__JOB ITEM__. Your answer should consist of the lines in the data below that contain "фотографии".

__RECORDS TO USE__.
+---+
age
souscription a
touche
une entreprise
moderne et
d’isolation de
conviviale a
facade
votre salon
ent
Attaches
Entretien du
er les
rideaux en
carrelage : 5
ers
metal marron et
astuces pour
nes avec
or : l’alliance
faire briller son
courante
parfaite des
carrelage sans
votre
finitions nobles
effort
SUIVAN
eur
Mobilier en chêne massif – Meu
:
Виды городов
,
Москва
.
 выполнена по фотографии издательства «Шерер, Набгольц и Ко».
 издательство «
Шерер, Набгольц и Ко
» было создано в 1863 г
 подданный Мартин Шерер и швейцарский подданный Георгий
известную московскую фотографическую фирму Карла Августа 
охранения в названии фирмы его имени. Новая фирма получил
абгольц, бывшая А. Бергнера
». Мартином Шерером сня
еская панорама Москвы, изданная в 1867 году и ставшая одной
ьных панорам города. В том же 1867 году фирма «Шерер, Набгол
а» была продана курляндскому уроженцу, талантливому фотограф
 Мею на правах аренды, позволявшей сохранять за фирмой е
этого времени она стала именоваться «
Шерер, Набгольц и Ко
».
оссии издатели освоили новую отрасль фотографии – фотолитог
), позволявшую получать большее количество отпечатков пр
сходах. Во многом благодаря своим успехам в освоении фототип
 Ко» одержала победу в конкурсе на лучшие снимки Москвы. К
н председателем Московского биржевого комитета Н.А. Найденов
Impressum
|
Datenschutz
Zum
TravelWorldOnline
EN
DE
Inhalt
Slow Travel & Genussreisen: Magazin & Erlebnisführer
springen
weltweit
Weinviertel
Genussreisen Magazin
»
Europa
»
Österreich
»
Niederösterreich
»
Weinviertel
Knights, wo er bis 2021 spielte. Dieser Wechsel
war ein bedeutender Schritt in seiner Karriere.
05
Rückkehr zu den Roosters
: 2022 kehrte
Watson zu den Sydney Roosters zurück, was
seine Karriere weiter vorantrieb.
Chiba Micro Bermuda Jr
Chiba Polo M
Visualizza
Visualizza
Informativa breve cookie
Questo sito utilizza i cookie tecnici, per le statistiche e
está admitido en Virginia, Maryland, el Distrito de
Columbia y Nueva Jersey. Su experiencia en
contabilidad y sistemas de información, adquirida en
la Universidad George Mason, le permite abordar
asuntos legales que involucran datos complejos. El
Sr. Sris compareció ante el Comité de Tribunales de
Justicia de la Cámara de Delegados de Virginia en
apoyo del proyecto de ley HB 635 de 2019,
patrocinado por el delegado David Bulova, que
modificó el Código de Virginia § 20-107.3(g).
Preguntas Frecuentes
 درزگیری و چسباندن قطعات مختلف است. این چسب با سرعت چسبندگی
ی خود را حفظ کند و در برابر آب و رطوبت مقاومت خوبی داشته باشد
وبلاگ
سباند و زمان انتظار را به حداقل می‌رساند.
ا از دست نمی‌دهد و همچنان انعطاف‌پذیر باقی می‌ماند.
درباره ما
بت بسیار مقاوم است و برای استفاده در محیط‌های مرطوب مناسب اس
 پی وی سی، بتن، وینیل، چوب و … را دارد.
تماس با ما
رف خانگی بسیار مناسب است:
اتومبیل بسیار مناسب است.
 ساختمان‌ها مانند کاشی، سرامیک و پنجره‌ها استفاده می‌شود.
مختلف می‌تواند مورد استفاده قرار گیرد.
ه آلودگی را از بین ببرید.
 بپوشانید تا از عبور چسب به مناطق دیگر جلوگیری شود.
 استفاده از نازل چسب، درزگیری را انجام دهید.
+---+
__EXERCISE OUTPUT__.
 выполнена по фотографии издательства «Шерер, Набгольц и Ко».
оссии издатели освоили новую отрасль фотографии – фотолитог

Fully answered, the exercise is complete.